Inventive ingenuity: Retired pipe fitter wants to manufacture new product in Sequim

Roger Maes envisions starting a plant in Sequim to manufacture his patent pending mobile work station.

aMAESing Tools Manufacturing, Inc.

Location: 1201 E. Washington St., Sequim

Phone: 670-1392

On the web: www.amaesingtools.com

 

 

A professional pipe fitter for 60 years and an inventor since the 1970s, Roger Maes envisions starting a plant in Sequim to manufacture his patent pending mobile work station.

Maes, a vigorous 80, figures he’s got a good 15 years to accomplish his goals of drawing in investors, producing and selling the work table in a worker-driven co-op. After all, his mother patented a wheelchair adaptor when she was 92 and lived to be 94.

Five of Maes’ inventions are components of the table as is its easy-assembly design for industrial pipe fitting applications, including close quarters, such as in chemical plants and powerhouses.
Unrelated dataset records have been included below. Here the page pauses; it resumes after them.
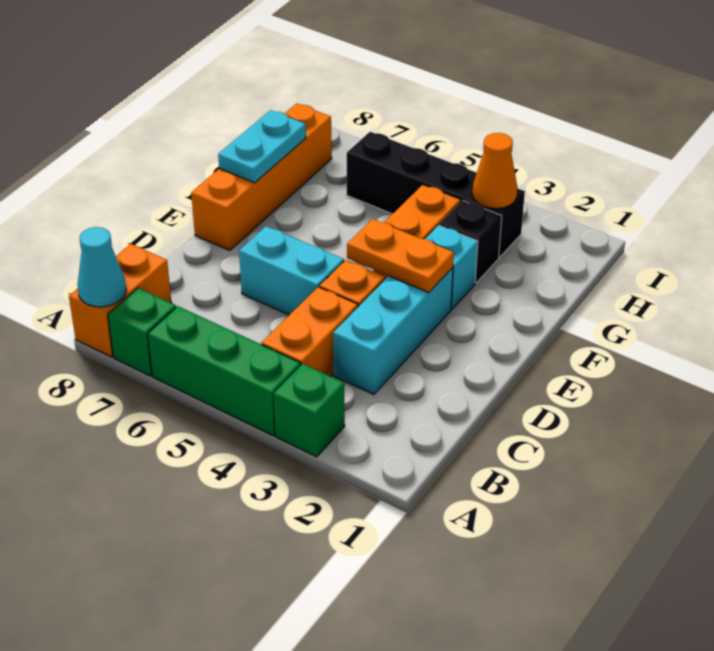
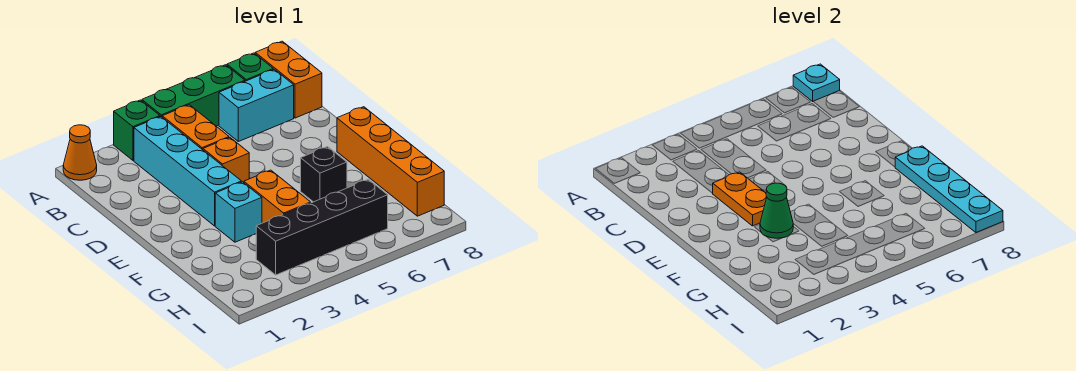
cyan 1x1 cone [77,227,126,307] -> cyan 1x1 plate [793,64,840,101]
cyan 1x3 brick [333,268,453,394] -> cyan 1x4 brick [134,117,241,226]
cyan 1x2 brick [239,226,344,315] -> cyan 1x2 brick moved to [219,69,294,142]
orange 1x2 plate [347,219,454,293] -> orange 1x2 plate turned to [713,172,767,226]
none -> green 1x1 cone [760,183,793,238]
cyan 1x2 plate [218,110,306,183] -> cyan 1x4 plate [895,146,1003,232]
black 1x1 brick [440,201,502,283] -> black 1x1 brick moved to [301,147,347,202]
orange 1x1 cone [472,133,517,209] -> orange 1x1 cone moved to [63,125,97,180]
“It is for industrial pipe fitters and welders for the fabrication of piping 2 inches and under,” Maes, a 2003 transplant to Sequim, explained. “It automatically lines up pipes (for welding) and allows them to be leveled in the field, increasing productivity.”

According to Jaques Dulin of Innovation Law Group, Ltd., who helped Maes file his patent paperwork, “Getting the pipes oriented precisely at 90 degrees, particularly when they go in consecutive different directions, has heretofore been almost impossible. But Mr. Maes’ MSW includes rails on three sides that are oriented precisely and special (previously patented) clamps for holding not only the pipes but also various tools at several work ‘stations’ …  All the tools and clamps that fit on the rails can be securely stowed in the ‘box’ body of the MSW.”

Through his company, aMAESing Tools Manufacturing, Inc., the mobile work station should receive its official patent in the coming weeks or months.

“Every patent I’ve applied for has been granted, so I’m batting a thousand,” Maes said.

The next step is to make contacts in the I-5 corridor for demonstrations and testimonials to attract investors.

“With the trailer, I will start to show it off to different users and I’m looking for $50,000-$100,000 in seed money,” Maes said. “I’ll get leads from industrial contractors and test it on some of their jobs regarding the validity of my patent. This will go straight to industry.”

“One hundred billion would be nice,” quipped Chad Cowan, Maes’ go-to information technology and videography guru, whom he calls his “key man and No. 1 guy.”

The octogenarian and 30-something spent three months creating a professional and polished 17-minute video demonstrating the work station’s features that now is on YouTube at http://youtu.be/yszc_sIm8YU.

Maes is confident that his plans will progress from positive responses from pipe fitters in the field, to willing backers to a Sequim manufacturing site on his property at 1201 E. Washington, resulting in family living wage machining and welding jobs.

He stressed that he wants to manufacture the station in Sequim with local workers based on the Mondragón model from the Basque Country in Spain, which espouses a humanist concept of business, a philosophy of worker participation and solidarity, and a shared business culture between the rank and file and managers.

“It would be the only co-op manufacturer in Washington as far as I know,” Maes said.

“The Mondragon model puts workers before profit and everybody gets one vote on organization. When I’m gone, I will leave it to the workers who will own it,” said Maes, a man proud of his Basque heritage.

“Eventually, I want to have a machine shop here, offices and a work area. I plan to assemble it here as light industrial. I want to get going and have the community benefit.”

As a side note, it was Maes’ elderly mother who told him the family name must be incorporated into the company name — now a memorable moniker to be sure.